Parkwood Hospital is breaking new ground with a special vest that was developed by the hospital's therapists that helps people with mild brain injuries regain their balance - and their confidence.

Linda DeGroot admits she sometimes gets funny looks when she wears the weighted compression vest, but she says it's worth it.

"If you can imagine the strongest person in the world holding you, and for me it's God. He's the strongest person I know, he's holding on to me and he will not let me fall."

DeGroot suffered a concussion that left her with life-altering challenges.

"I was so fearful of falling again. I got fearful in parking lots that cars were trying to hit me, people with grocery carts were actually trying to come up behind me and ram me."

But she felt immediate benefits once she wore the vest. It's made of neoprene with velcro straps and pockets for the weights.

"I wore the vest and it was like night and day...I was running up stairs, I could actually run quickly down the stairs so it was quite significant for me...In terms of quality of life for me, it wasn't just about the balance it was about being able to do the things that were so normal to me before my accident."

The vest was developed by physiotherapists at Parkwood Hospital, including Shannon McGuire.

"It increases their awareness of where their body is. It adds increased input into your joint receptors that tells your brain this is where I instead of feeling uncertain and like they don't know where the ground is underneath their feet, they're much more grounded and they can move more easily through the environment."

Similar vests have been used for conditions like ADHD, but Parkwood is the first place to use it for people with mild brain injuries.

"We have channels where they can put weights in. We sort of use anywhere from four pounds to 10 pounds depending on the size of the patient," McGuire says. "Any area where they have difficulties with their balance or the anxiety, they can put it on and see if that makes a difference."

Before and after images show the impact of the vest, and McGuire adds "You can see an immediate change in how they stand, you can see an immediate change in how they walk up and down the stairs.

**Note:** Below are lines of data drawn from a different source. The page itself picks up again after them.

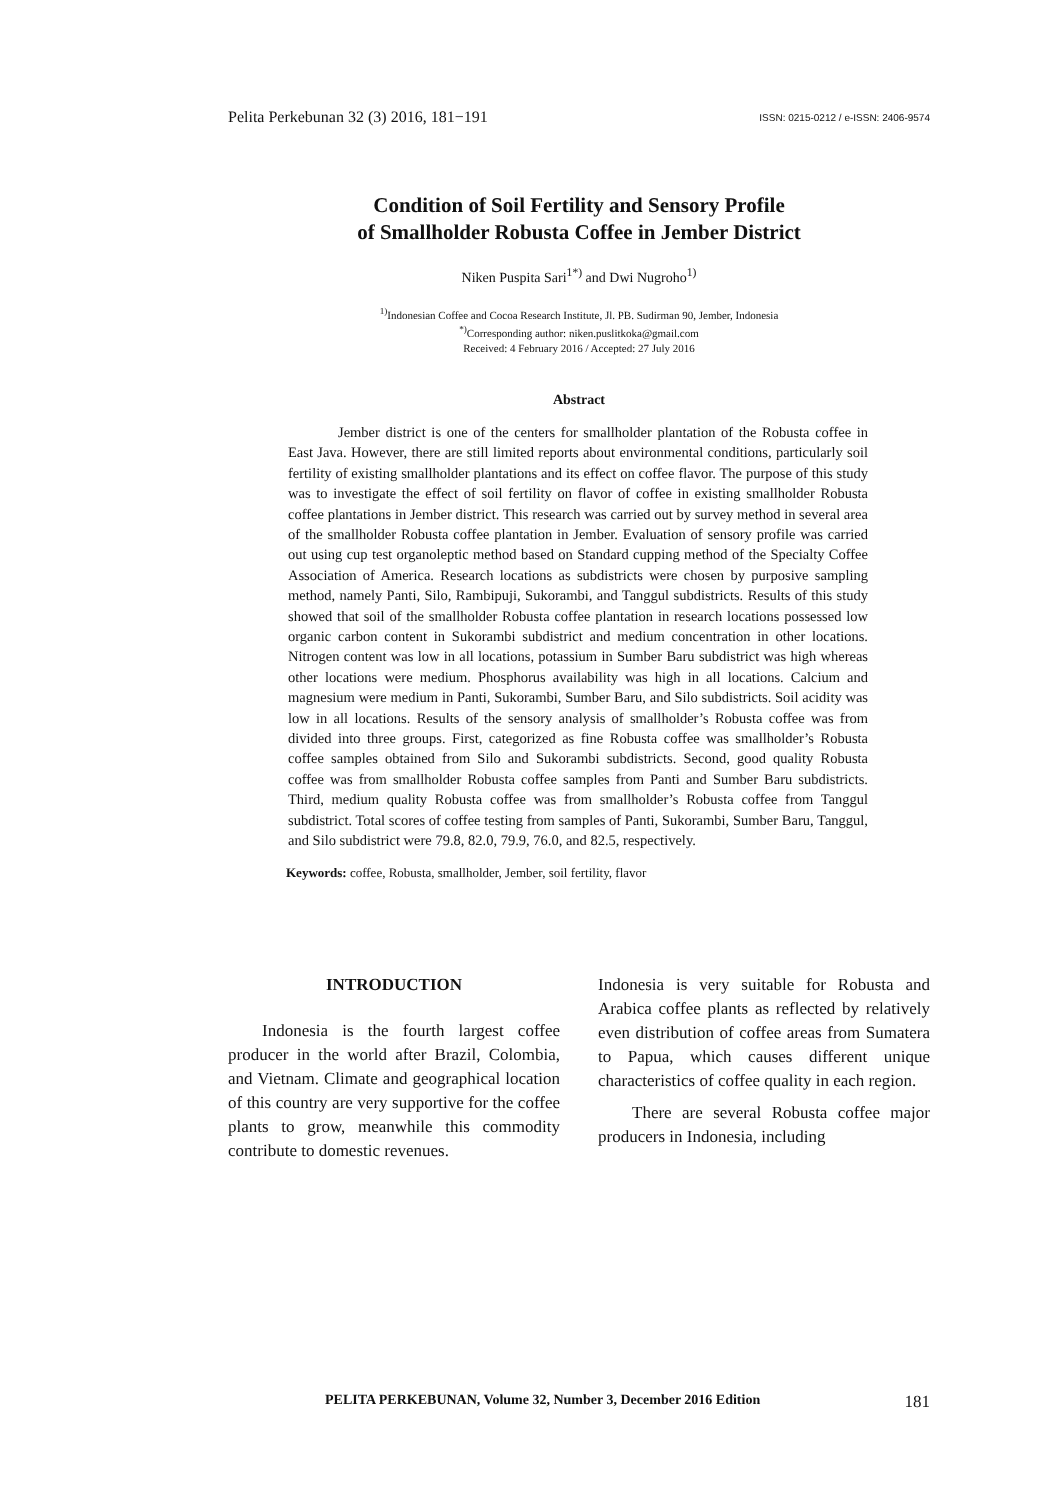Pelita Perkebunan 32 (3) 2016, 181−191
ISSN: 0215-0212 / e-ISSN: 2406-9574
Condition of Soil Fertility and Sensory Profile
of Smallholder Robusta Coffee in Jember District
Niken Puspita Sari<sup>1*)</sup> and Dwi Nugroho<sup>1)</sup>
<sup>1)</sup> Indonesian Coffee and Cocoa Research Institute, Jl. PB. Sudirman 90, Jember, Indonesia
<sup>*)</sup> Corresponding author: niken.puslitkoka@gmail.com
Received: 4 February 2016 / Accepted: 27 July 2016
Abstract
Jember district is one of the centers for smallholder plantation of the Robusta coffee in East Java. However, there are still limited reports about environmental conditions, particularly soil fertility of existing smallholder plantations and its effect on coffee flavor. The purpose of this study was to investigate the effect of soil fertility on flavor of coffee in existing smallholder Robusta coffee plantations in Jember district. This research was carried out by survey method in several area of the smallholder Robusta coffee plantation in Jember. Evaluation of sensory profile was carried out using cup test organoleptic method based on Standard cupping method of the Specialty Coffee Association of America. Research locations as subdistricts were chosen by purposive sampling method, namely Panti, Silo, Rambipuji, Sukorambi, and Tanggul subdistricts. Results of this study showed that soil of the smallholder Robusta coffee plantation in research locations possessed low organic carbon content in Sukorambi subdistrict and medium concentration in other locations. Nitrogen content was low in all locations, potassium in Sumber Baru subdistrict was high whereas other locations were medium. Phosphorus availability was high in all locations. Calcium and magnesium were medium in Panti, Sukorambi, Sumber Baru, and Silo subdistricts. Soil acidity was low in all locations. Results of the sensory analysis of smallholder’s Robusta coffee was from divided into three groups. First, categorized as fine Robusta coffee was smallholder’s Robusta coffee samples obtained from Silo and Sukorambi subdistricts. Second, good quality Robusta coffee was from smallholder Robusta coffee samples from Panti and Sumber Baru subdistricts. Third, medium quality Robusta coffee was from smallholder’s Robusta coffee from Tanggul subdistrict. Total scores of coffee testing from samples of Panti, Sukorambi, Sumber Baru, Tanggul, and Silo subdistrict were 79.8, 82.0, 79.9, 76.0, and 82.5, respectively.
Keywords: coffee, Robusta, smallholder, Jember, soil fertility, flavor
INTRODUCTION
Indonesia is the fourth largest coffee producer in the world after Brazil, Colombia, and Vietnam. Climate and geographical location of this country are very supportive for the coffee plants to grow, meanwhile this commodity contribute to domestic revenues.
Indonesia is very suitable for Robusta and Arabica coffee plants as reflected by relatively even distribution of coffee areas from Sumatera to Papua, which causes different unique characteristics of coffee quality in each region.
There are several Robusta coffee major producers in Indonesia, including
PELITA PERKEBUNAN, Volume 32, Number 3, December 2016 Edition 181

They walk faster."

At first DeGroot wore the vest whenever she left the house, but now it's only once in a while

"On average I'd say I wear it maybe once every three months now...if I go to a London Knights game or something that's very noisy and a high-level environment, a lot of stimulation I will wear it because my anxiety will get high."

The vest has undergone some design modifications based on patient feedback - things like adding a zipper to make it easier to get on and off and moving the weights from the top to the bottom so it feels less bulky.

Further tests are planned looking at areas such as the optimal use of weights.